A natural gas terminal project in Point Tupper, N.S., that was originally supposed to come online in 2019 still doesn’t have a facility or any signed contracts with suppliers or customers, but the company behind the project is confident about its prospects.
Bear Head LNG hopes to import natural gas from Western Canada or the United States, cool it to a liquefied state at the plant near Port Hawkesbury and then ship it to European customers.
“We’re still very bullish on the Bear Head project,” said John Baguley, Bear Head LNG’s chief operating officer from Houston.
Baguley said the challenge for the company has been that customers are unwilling to commit until they know where the gas is coming from, and suppliers are unwilling to build a gas pipeline to Point Tupper until customers come on board.
“You’ve kind of got this catch-22,” he said.
“We’re just nudging this forward on both fronts and trying to advance them both in parallel so we can get to a point where we can solve these two issues simultaneously and Bear Head can go forward.”
Bear Head LNG recently asked the Nova Scotia Utility and Review Board for a three-year extension to its construction permit, which was set to expire on Dec. 31, 2019. The UARB granted the extension until Dec. 31, 2022, under the same conditions. The company was originally granted a construction permit in 2006, but got a previous extension in 2015.
Baguley said there is a lot of western Canadian gas to be marketed, and Bear Head believes it can offer that gas at a lower price by building in Cape Breton.
“We’re quite certain we can build the facility on the eastern coast of Canada much more cost effectively than an export facility can be built on the western coast of Canada,” he said.
However, not everyone is bullish on exporting gas to Europe.
‘A wildly optimistic project,’ says prof
“I think many people felt that Bear Head, perhaps, was a wildly optimistic project,” said Larry Hughes, who teaches energy systems analysis at Dalhousie University and is a founding fellow of the MacEachen Institute for Public Policy and Governance.
He believes a natural gas pipeline from Russia to Germany will likely be completed soon, despite American sanctions that were recently placed on that project. He suggests this could make Europeans less interested in importing gas from Canada.
As well, Hughes said European countries are pushing to meet their greenhouse gas emissions reductions targets under the Paris Agreement. That will lead those countries to want to move away from fossil fuels altogether.
“If there is a continued pushback against using carbon-based fuels … the Europeans may simply say, ‘Well, we will use Russian natural gas and slowly wind it down,'” he said.
Problems securing supply, lining up customers
In regulatory filings, Bear Head told the UARB the natural gas market has changed since its original permit was granted.
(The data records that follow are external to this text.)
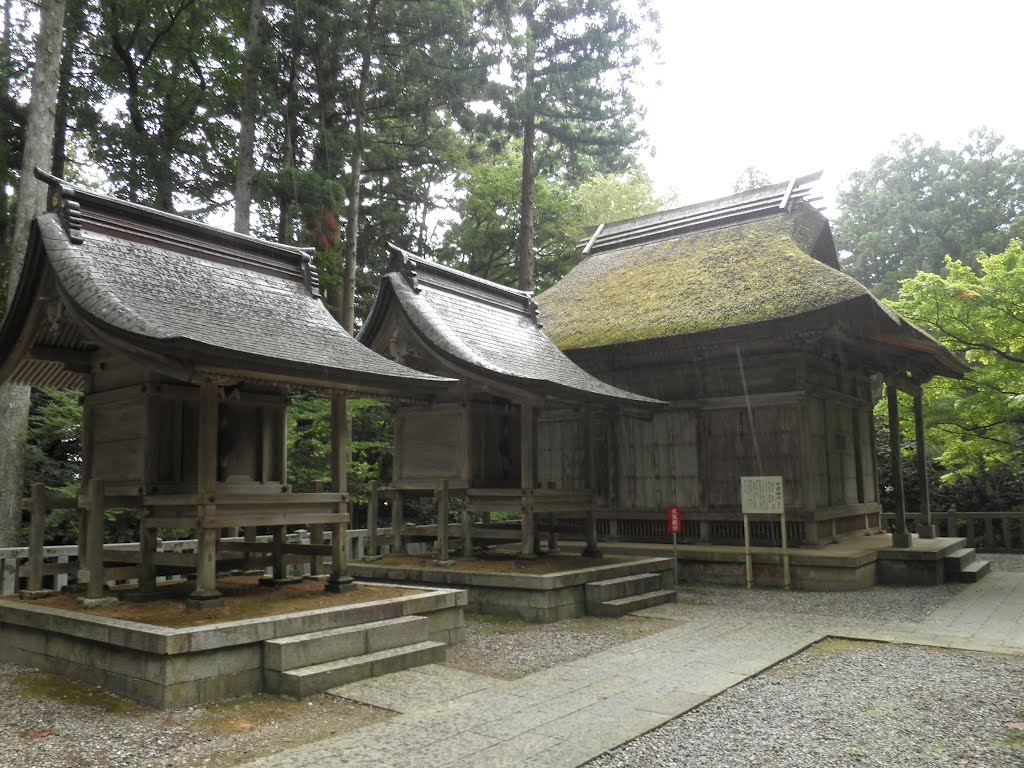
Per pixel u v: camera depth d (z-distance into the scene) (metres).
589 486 12.21
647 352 14.59
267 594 8.11
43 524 8.19
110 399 8.13
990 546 18.20
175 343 6.14
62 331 7.91
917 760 4.68
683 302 15.10
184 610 7.09
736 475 14.41
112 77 20.92
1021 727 5.30
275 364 6.98
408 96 21.48
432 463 11.81
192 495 7.24
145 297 7.28
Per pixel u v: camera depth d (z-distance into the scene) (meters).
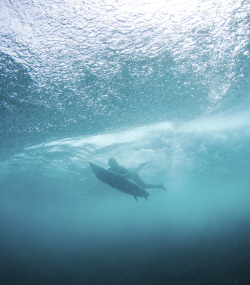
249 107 12.75
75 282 8.16
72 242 24.45
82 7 4.43
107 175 6.28
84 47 5.39
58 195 29.12
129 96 8.09
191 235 17.61
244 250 8.88
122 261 11.45
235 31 5.73
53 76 6.14
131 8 4.66
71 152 14.30
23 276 9.24
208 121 13.52
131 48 5.70
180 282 6.64
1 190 23.94
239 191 58.16
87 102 7.93
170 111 10.52
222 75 7.99
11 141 11.05
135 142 14.41
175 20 5.16
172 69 6.91
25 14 4.33
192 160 21.50
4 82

The company said there is a “substantial imbalance” in supply and demand, and customers are deferring “long-term purchase commitments.”
The company has increased its marketing, even moving money from operations into marketing to try to lock down agreements.
Bear Head staff have also had to spend “significant time in Calgary and other locations” trying to secure the gas supply known as “feed stock.” However, the company said it’s optimistic it will be able to get enough gas during the three-year extension.
According to the United States Energy Information Administration, since 2012, the price of natural gas has averaged around $3 per million British thermal units, far lower than the almost $7 average in 2006 when the project was first approved.
Hughes said the low prices are expected to continue into 2022, although he notes predictions can turn out wrong.
“In the end, your guess is as good as mine, but my betting would be Bear Head will have more difficulties ahead,” he said.
Baguley said there are a number of challenges to getting the project completed, but he is confident European customers will still be interested in Canadian natural gas.
‘Room for Canadian LNG in Europe,’ says proponent
“We think that there is still room for Canadian LNG in Europe as an alternate supply and an additional supply to what will come over through the Russian pipelines,” he said.
“Russian pipeline gas is going to be there, absolutely, and it’s a very cost-effective way to get gas into Europe, but the politics and the reliability come into play.”
In a separate project by a different company, Pieridae Energy Canada has proposed an LNG plant in Goldboro, N.S.